**Required actions**
• A. Using the Nim thread, say whether each statement agrees with it. Answer yes or no and quote the words that decide it.
(i) The Windows Defender warning is called a false positive.
(ii) The line echo a[2 .. ^1] outputs @["cake", "tomorrow"].
(iii) The error was traced to importing std/strutils in the main file.
• B. Answer these questions from the Nim thread.
(i) Which three strings are assigned to the variable a?
(ii) Which module was being imported when the error appeared?
(iii) Through what app could sending pictures or videos trigger Windows Defender, according to the recollection in the thread?

====== Text passage

Regarding Windows Defender, that's a false positive. https://github.com/nim-lang/Nim/issues/17820. Report as a false positive, if is possible.

You mean something like this?

var a = @["bread", "cake", "tomorrow"]
echo a[1 .. ^1]     # output @["cake", "tomorrow"]
echo a[2 .. ^1]     # output @["tomorrow"]

Bookmark this String Functions: Nim vs Python. Most of these examples work with seq and array / openarray

JewishLewish commented 1 year ago

Regarding Windows Defender, that's a false positive. https://github.com/nim-lang/Nim/issues/17820. Report as a false positive, if is possible.

Ah that would make a lot of sense tbh. I recall there was a time where you can trigger people's windows defenders via discord just by sending pictures / videos.

You mean something like this?

Something like that! Thank you!

JewishLewish commented 1 year ago

image

I tried to make a seperate nim file to run onto the main nim file and it seems to give out an interesting error.

JewishLewish commented 1 year ago

Update it appears the error is being created because I am importing std/strutils from the 2nd file (not the main file)

JewishLewish commented 1 year ago

Also image

UPDATE THIS WAS FIXED!

============
====== Material shown

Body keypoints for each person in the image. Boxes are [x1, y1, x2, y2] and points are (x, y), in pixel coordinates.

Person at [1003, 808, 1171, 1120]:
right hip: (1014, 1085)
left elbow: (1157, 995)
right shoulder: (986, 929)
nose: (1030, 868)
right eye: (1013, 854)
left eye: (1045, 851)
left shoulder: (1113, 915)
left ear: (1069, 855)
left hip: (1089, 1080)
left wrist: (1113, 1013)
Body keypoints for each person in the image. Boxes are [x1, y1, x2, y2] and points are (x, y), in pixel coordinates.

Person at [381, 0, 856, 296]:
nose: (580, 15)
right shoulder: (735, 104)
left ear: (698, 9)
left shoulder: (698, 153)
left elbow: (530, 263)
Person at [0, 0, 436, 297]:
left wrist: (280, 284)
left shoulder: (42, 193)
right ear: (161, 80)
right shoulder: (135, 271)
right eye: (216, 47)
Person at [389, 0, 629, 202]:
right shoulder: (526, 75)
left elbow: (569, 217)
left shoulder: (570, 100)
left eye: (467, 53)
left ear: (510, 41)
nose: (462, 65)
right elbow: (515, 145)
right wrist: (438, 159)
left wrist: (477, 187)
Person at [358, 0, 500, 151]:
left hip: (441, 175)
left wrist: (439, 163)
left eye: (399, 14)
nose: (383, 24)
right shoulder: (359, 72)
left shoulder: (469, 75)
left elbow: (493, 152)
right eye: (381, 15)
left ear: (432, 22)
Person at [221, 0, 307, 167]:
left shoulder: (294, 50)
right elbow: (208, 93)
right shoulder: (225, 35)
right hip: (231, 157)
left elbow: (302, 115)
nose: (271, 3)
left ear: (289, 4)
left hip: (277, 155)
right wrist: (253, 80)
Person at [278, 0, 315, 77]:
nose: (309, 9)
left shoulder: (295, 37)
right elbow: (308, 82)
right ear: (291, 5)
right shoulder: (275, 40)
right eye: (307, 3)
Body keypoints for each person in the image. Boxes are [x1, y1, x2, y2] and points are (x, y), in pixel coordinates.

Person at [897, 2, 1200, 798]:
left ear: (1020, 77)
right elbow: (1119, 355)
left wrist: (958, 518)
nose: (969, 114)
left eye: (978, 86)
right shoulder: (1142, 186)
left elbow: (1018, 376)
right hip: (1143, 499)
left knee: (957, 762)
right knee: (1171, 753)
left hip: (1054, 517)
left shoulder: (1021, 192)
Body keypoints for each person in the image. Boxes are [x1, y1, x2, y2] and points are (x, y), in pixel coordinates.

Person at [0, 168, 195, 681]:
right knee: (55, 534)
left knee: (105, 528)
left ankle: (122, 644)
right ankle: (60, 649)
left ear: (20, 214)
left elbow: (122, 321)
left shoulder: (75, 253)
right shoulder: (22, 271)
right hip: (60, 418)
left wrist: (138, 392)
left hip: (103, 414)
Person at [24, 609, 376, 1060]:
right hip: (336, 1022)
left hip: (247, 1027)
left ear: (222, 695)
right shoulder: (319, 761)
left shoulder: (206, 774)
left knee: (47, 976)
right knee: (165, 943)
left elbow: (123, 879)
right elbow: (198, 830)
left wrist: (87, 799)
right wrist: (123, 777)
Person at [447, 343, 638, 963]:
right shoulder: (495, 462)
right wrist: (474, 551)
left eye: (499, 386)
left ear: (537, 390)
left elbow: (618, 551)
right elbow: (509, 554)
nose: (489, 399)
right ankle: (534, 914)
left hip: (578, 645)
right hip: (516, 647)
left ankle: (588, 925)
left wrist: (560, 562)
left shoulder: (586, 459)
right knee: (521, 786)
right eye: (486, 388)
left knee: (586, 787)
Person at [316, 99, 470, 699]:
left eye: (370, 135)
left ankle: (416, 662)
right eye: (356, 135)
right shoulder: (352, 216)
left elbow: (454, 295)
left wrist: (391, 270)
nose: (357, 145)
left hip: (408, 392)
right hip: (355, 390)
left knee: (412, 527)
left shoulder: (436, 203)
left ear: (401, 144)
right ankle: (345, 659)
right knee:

============

**Task-by-task solutions**
• A.
(i) Yes: "Regarding Windows Defender, that's a false positive."
(ii) No: "echo a[2 .. ^1]     # output @["tomorrow"]"
(iii) No: "because I am importing std/strutils from the 2nd file (not the main file)"

• B.
(i) "bread", "cake", "tomorrow"
(ii) std/strutils
(iii) discord